大手総合旅行サイトの調査[1]によると、日本人の有給休暇取得率は50%となっており、世界19カ国中3年連続で最下位となっている。また、有給休暇の取得に罪悪感を持つ日本人は58%にのぼり、世界で最も高い。


他者との調和を重視する文化なのか、仕事を休むことにより他者に迷惑をかけると考えている人もいる。しかしながら、今回の感染症拡大により、図らずも休むことが企業、同僚を守ることになり、感染拡大の防止につながると認識できたのではないか。

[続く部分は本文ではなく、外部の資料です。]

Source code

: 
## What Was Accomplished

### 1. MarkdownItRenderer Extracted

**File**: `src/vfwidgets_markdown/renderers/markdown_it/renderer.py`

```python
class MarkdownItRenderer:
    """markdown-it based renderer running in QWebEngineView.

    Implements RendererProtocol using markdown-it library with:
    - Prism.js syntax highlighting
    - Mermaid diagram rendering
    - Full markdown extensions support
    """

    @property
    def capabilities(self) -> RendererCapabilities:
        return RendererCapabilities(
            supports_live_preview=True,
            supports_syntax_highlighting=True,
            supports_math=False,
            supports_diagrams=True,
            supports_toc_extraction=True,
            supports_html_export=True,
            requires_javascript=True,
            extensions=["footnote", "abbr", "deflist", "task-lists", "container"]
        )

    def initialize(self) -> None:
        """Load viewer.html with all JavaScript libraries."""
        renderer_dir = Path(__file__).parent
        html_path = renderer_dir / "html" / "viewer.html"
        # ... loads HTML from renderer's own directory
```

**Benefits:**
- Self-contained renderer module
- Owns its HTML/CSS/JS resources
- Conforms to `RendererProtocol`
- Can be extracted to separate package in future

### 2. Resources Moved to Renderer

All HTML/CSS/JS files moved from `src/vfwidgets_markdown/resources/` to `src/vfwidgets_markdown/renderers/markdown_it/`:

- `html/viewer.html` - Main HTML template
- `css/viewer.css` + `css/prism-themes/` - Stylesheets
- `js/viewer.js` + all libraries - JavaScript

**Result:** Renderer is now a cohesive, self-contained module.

他方、「平成31年就労条件総合調査」(厚生労働省)によると、民間企業で病気休暇制度がある企業は25.7%と4社に1社程度にとどまっている。さらに、そのうち賃金を全額支給する企業は45.5%となっている一方で、無給の企業は33.8%と3割を超えている。つまり、体調不良が軽度の段階で体を休めようとすると、有給休暇を取得せざるを得ない状況だと推測できる。


2019年4月から有給休暇の取得義務化が始まっているが、件の影響を踏まえて病気休暇制度の充実、整備も国や行政が先頭に立って進めていくことが必要となろう。


働き方の意識は、この未曽有の感染症の影響で前向きな変化が生じていると思う。今後は休暇の取り方に対する意識や制度について変化が生じてくることを願う。